The FDM in arbitrary curvilinear co‐ordinates—formulation, numerical approach and applications

Abstract The basic concept, formulation and numerical application of a fully automatic version of the finite difference method (FDM) on a two‐dimensional manifold embedded in three‐dimensional Euclidean space are presented. This version of the FDM was developed in order to enable automatic solution of problems formulated in arbitrary curvilinear co‐ordinate systems in terms of covariant derivatives (e.g. shell equations). In the classical version of the FDM all operations in the curvilinear co‐ordinates (the derivation of base vectors, curvature tensors and so on) have to be performed manually. The goal of the present work was to transfer this job to a computer, in order to minimize the user's effort during the numerical formulation of the physical problem.
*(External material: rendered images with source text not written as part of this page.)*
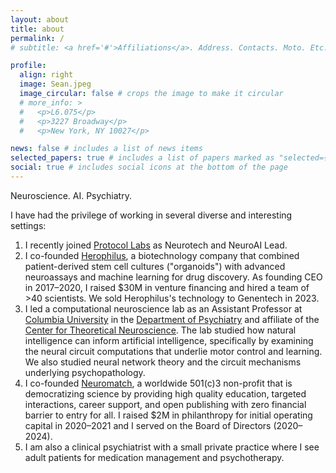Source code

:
 ```yaml
---
layout: about
title: about
permalink: /
# subtitle: <a href='#'>Affiliations</a>. Address. Contacts. Moto. Etc. 

profile:
  align: right
  image: Sean.jpeg
  image_circular: false # crops the image to make it circular
  # more_info: >
  #   <p>L6.075</p>
  #   <p>3227 Broadway</p>
  #   <p>New York, NY 10027</p>

news: false # includes a list of news items
selected_papers: true # includes a list of papers marked as "selected={true}"
social: true # includes social icons at the bottom of the page
---
```


Neuroscience. AI. Psychiatry.

<!-- I am a computational neuroscientist and psychiatrist, formerly  -->

I have had the privilege of working in several diverse and interesting settings:
<!-- 1. [Fauna Robotics](https://www.linkedin.com/company/fauna-robotics/) is an embodied AI company that builds highly agile, dexterous, natural language-capable consumer-facing companion robots. I helped raise Fauna's seed financing in January 2024 and set vision for the company. -->
<!-- 1. I co-founded [Herophilus](https://www.herophilus.com), a biotechnology company that combined patient-derived stem cell cultures ("organoids") with advanced neuroassays and machine learning for drug discovery. As founding CEO in 2017–2020, I raised $30M in venture financing and hired a team of >40 scientists. Herophilus's technology was sold to Genentech in 2023. -->
<!-- 2. As an Assistant Professor in the [Department of Psychiatry](https://www.columbiapsychiatry.org/profile/g-s-escola-md) and affiliate of the [Center for Theoretical Neuroscience](https://ctn.zuckermaninstitute.columbia.edu/) at [Columbia University](https://www.columbia.edu), I ran a research lab that studied how natural intelligence can inform artificial intelligence, specifically by examining the neural circuit computations that underlie motor control and learning. We also studied neural network theory and the circuit mechanisms underlying psychopathology. -->
<!-- 3. [Neuromatch](https://neuromatch.io/) is a worldwide 501(c)3 non-profit that is democratizing science by providing high quality education, targeted interactions, career support, and open publishing with zero financial barrier to entry for all. I raised $2M in philanthropy for initial operating capital in 2020–2021 and I served on the Board of Directors (2020–2024). -->

1. I recently joined [Protocol Labs](https://www.protocol.ai/) as Neurotech and NeuroAI Lead.
2. I co-founded [Herophilus](https://www.herophilus.com), a biotechnology company that combined patient-derived stem cell cultures ("organoids") with advanced neuroassays and machine learning for drug discovery. As founding CEO in 2017–2020, I raised $30M in venture financing and hired a team of >40 scientists. We sold Herophilus's technology to Genentech in 2023.
3. I led a computational neuroscience lab as an Assistant Professor at [Columbia University](https://www.columbia.edu) in the [Department of Psychiatry](https://www.columbiapsychiatry.org/profile/g-s-escola-md) and affiliate of the [Center for Theoretical Neuroscience](https://ctn.zuckermaninstitute.columbia.edu/). The lab studied how natural intelligence can inform artificial intelligence, specifically by examining the neural circuit computations that underlie motor control and learning. We also studied neural network theory and the circuit mechanisms underlying psychopathology.
4. I co-founded [Neuromatch](https://neuromatch.io/), a worldwide 501(c)3 non-profit that is democratizing science by providing high quality education, targeted interactions, career support, and open publishing with zero financial barrier to entry for all. I raised $2M in philanthropy for initial operating capital in 2020–2021 and I served on the Board of Directors (2020–2024).
5. I am also a clinical psychiatrist with a small private practice where I see adult patients for medication management and psychotherapy.

<!-- I am also a clinical psychiatrist and I see adult patients with anxiety, depression, ADHD, OCD, and other symptoms for medication management and/or psychodynamic psychotherapy. -->

<!-- Write your biography here. Tell the world about yourself. Link to your favorite [subreddit](http://reddit.com). You can put a picture in, too. The code is already in, just name your picture `prof_pic.jpg` and put it in the `img/` folder.

Put your address / P.O. box / other info right below your picture. You can also disable any of these elements by editing `profile` property of the YAML header of your `_pages/about.md`. Edit `_bibliography/papers.bib` and Jekyll will render your [publications page](/al-folio/publications/) automatically.

Link to your social media connections, too. This theme is set up to use [Font Awesome icons](https://fontawesome.com/) and [Academicons](https://jpswalsh.github.io/academicons/), like the ones below. Add your Facebook, Twitter, LinkedIn, Google Scholar, or just disable all of them. -->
The relevant version of the fully automatized program FIDAMF, based on the FDM on arbitrary irregular grids, 1,2 has been worked out. This code performs automatically all stages of the numerical analysis, starting from the mesh generation and approximation of the shape of the manifold, through computation of necessary objects on this manifold, to the solution of linear or non‐linear problems formulated in terms of covariant derivatives. The method has been extended to the analysis of problems in which the co‐ordinate system changes during the computation (e.g. the analysis of large deformations in the convectional description). This version of the curvilinear FDM was applied to the analysis of large deformations of hyperelastic membrane shells. The approach and the numerical routines, although used here with the FDM, can be combined with any other approximation method, in particular the finite element method.